◆ What you are asked to do
Return every item below word for word, leaving out the pictures.

◆ Recorded data
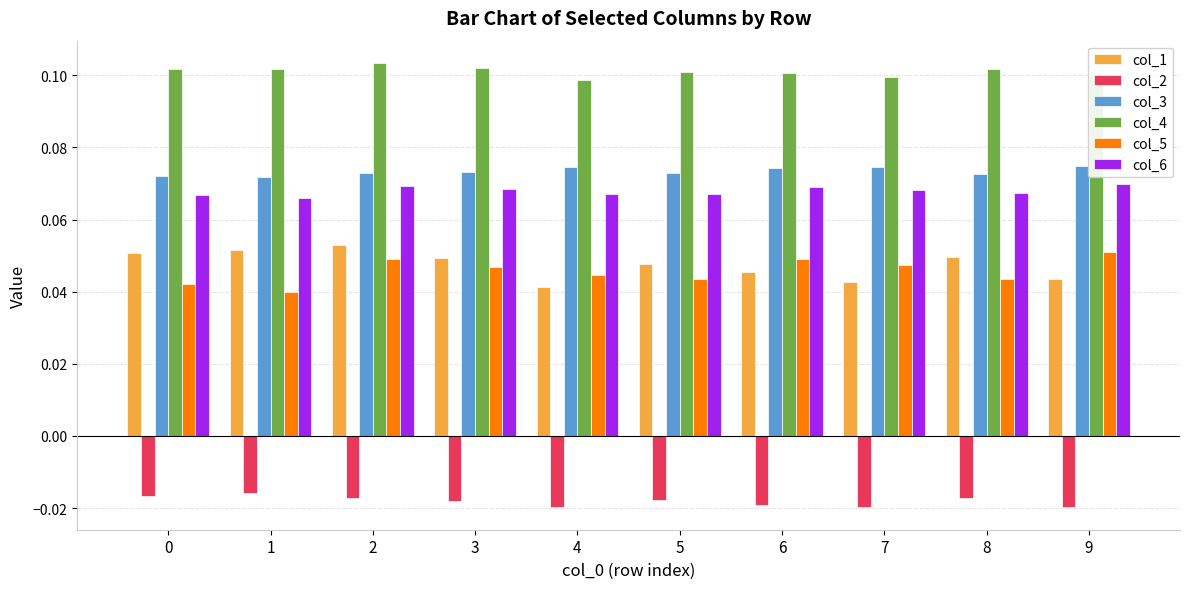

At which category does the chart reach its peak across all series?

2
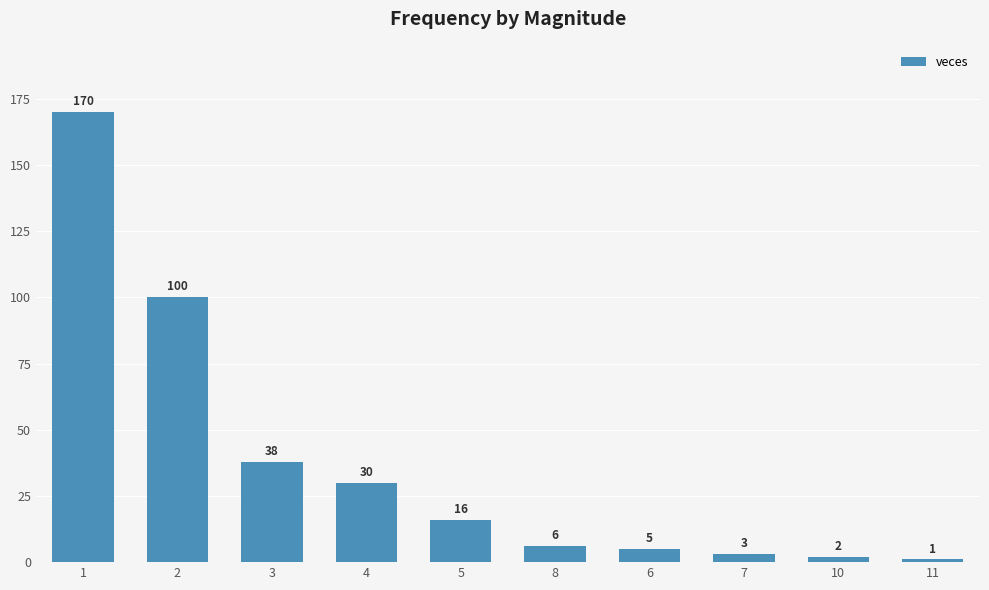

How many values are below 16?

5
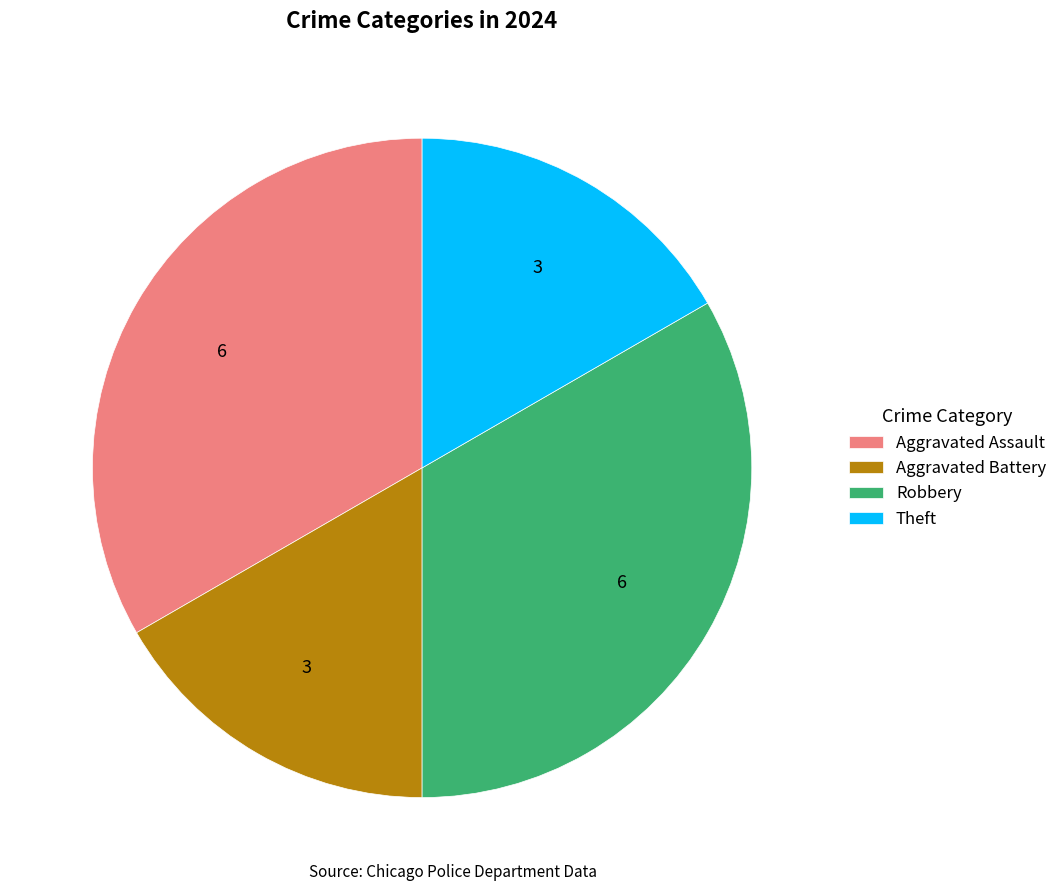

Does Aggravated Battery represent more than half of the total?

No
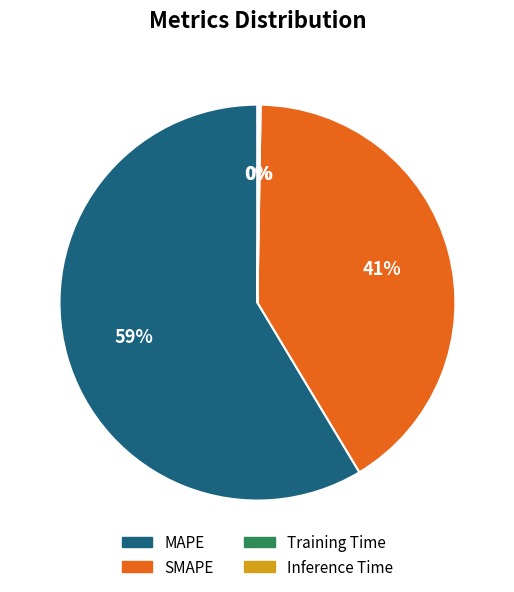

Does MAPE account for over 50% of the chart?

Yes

◆ The answer
At which category does the chart reach its peak across all series?

2

How many values are below 16?

5

Does Aggravated Battery represent more than half of the total?

No

Does MAPE account for over 50% of the chart?

Yes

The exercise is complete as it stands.